Limitations & Future Work¶

Dependence on PanoHead for training data: The quality ceiling of the synthetic data is bounded by PanoHead, particularly for back-of-head regions; access to real multi-view data or more advanced synthesis tools could further improve performance.
Static head only: Expression variation and dynamic modeling are not supported, precluding the generation of animatable avatars (concurrent works such as Pippo/DiffPortrait360 have partially explored this direction).
Resolution constrained by SD1.5: The 512×512 resolution of SD1.5 limits output quality; upgrading to a stronger base model (e.g., SDXL/SD3) may yield substantial quality improvements.
Sampling efficiency: Generating 48 views requires multiple rounds of 50-step sampling, leaving room for optimization.
Limited number of training identities: Approximately 7k identities may constrain generalization; scaling up the synthetic data is worth exploring.
No comparison with the latest closed-source methods: Cat3D is closed-source, precluding a fair direct comparison.

Cat3D [Gao et al., 2024]: A general-purpose multi-view diffusion framework; this work adopts its 3D attention layers and camera encoding scheme, but specializes them for faces by adding identity conditioning and normal map generation.
Arc2Face [Deng et al., 2019]: Provides an elegant mechanism for injecting identity embeddings into diffusion models, used here for model initialization.
PanoHead [An et al., 2023]: A 360° full-head GAN used for training data generation and as the source of the alignment algorithm.
Zero123 / SV3D: Representative multi-view/video diffusion baselines, comprehensively surpassed on face reconstruction metrics.
3DGS [Kerbl et al., 2023]: Used to validate multi-view consistency, demonstrating that the generated views can directly support high-quality 3D reconstruction.

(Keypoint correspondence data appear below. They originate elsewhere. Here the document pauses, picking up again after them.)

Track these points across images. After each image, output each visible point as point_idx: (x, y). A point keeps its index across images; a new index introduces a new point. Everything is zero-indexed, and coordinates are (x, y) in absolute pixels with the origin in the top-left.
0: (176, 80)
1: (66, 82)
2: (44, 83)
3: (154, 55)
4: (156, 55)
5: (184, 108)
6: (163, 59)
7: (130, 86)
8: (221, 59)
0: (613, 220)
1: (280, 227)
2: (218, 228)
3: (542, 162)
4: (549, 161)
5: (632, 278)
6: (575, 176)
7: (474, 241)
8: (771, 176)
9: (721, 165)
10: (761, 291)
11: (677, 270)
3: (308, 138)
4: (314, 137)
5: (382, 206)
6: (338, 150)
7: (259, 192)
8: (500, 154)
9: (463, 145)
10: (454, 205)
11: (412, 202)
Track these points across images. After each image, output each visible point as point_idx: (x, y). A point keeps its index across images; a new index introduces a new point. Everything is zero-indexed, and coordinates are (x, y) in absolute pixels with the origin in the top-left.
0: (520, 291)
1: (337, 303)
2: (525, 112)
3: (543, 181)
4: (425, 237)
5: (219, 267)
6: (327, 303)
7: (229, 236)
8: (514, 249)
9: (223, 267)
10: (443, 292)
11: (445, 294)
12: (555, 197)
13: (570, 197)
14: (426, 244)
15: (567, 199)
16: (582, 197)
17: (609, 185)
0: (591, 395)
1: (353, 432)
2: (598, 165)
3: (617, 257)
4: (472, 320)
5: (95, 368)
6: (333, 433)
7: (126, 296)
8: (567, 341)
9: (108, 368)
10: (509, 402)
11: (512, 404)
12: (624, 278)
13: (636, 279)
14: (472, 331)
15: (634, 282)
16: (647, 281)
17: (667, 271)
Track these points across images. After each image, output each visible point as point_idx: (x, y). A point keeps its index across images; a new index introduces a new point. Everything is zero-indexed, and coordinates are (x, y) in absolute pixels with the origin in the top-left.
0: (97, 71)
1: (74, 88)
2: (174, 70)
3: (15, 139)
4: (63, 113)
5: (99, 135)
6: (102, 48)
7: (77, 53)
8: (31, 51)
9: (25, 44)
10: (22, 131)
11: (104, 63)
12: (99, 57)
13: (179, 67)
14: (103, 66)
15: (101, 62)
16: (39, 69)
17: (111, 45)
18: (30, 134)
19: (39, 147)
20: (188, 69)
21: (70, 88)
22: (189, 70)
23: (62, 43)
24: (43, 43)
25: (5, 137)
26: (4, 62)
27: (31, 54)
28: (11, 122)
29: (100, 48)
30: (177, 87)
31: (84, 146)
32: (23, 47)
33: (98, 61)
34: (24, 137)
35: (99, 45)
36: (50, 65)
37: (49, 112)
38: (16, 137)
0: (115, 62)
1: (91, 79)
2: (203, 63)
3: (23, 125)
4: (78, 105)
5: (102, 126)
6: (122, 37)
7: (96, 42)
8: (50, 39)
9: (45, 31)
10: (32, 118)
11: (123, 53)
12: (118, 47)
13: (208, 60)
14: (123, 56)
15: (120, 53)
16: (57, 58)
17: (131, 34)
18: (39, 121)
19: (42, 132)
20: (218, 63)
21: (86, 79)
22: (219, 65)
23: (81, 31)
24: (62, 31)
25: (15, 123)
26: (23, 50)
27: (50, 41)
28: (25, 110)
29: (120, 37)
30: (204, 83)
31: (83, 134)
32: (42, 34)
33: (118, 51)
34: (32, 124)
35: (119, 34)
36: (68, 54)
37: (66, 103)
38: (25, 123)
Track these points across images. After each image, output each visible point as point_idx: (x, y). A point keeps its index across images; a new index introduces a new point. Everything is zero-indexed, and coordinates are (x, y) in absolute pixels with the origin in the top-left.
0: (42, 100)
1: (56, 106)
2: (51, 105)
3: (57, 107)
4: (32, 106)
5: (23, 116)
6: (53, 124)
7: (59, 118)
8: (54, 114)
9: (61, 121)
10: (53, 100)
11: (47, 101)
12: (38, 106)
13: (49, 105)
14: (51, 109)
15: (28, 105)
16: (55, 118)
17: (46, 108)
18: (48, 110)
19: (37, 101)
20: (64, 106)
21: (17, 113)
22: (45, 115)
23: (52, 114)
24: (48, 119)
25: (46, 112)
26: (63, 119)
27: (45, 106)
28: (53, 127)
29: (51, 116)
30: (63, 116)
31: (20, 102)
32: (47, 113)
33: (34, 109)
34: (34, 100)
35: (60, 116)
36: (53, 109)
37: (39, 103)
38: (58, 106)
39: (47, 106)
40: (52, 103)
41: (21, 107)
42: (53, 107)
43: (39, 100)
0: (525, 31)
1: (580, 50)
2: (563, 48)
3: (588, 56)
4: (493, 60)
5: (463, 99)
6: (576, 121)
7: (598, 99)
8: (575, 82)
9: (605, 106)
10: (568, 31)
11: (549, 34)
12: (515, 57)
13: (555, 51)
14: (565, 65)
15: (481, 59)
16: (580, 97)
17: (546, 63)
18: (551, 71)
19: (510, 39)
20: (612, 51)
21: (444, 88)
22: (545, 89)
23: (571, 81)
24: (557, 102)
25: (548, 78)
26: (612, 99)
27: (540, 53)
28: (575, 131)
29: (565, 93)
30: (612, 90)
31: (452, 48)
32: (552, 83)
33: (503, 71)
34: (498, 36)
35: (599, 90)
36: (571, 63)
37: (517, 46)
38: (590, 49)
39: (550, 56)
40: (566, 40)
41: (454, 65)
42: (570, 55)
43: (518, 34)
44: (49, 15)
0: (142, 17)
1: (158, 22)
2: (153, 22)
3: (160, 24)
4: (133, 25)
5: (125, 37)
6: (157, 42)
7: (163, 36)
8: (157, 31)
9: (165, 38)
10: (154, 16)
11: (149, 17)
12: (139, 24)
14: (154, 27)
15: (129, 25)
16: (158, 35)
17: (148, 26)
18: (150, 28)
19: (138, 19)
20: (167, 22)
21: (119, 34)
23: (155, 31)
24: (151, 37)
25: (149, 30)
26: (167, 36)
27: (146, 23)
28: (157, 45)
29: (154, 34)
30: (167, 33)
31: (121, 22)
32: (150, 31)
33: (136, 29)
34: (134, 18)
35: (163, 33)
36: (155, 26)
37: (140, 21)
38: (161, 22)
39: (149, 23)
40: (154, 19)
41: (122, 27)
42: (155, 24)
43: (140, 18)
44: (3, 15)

Implications for future research: The paradigm of integrating domain-specific priors (identity embeddings) into general-purpose multi-view diffusion frameworks can be extended to other object categories (e.g., vehicles, buildings). Joint generation of auxiliary modalities (normal maps) is also an effective strategy for improving cross-view consistency.

Rating¶

Novelty: ⭐⭐⭐⭐ — The combination of identity embedding, joint normal generation, and anchor-based sampling is effective and novel.
Experimental Thoroughness: ⭐⭐⭐⭐ — Comprehensive quantitative and qualitative comparisons with thorough ablations, though a comparison with the closed-source Cat3D is absent.
Writing Quality: ⭐⭐⭐⭐ — Clear structure with complete methodological exposition.
Value: ⭐⭐⭐⭐ — Advances the state of the art in full-head novel view synthesis with direct applicability to 3D avatar construction.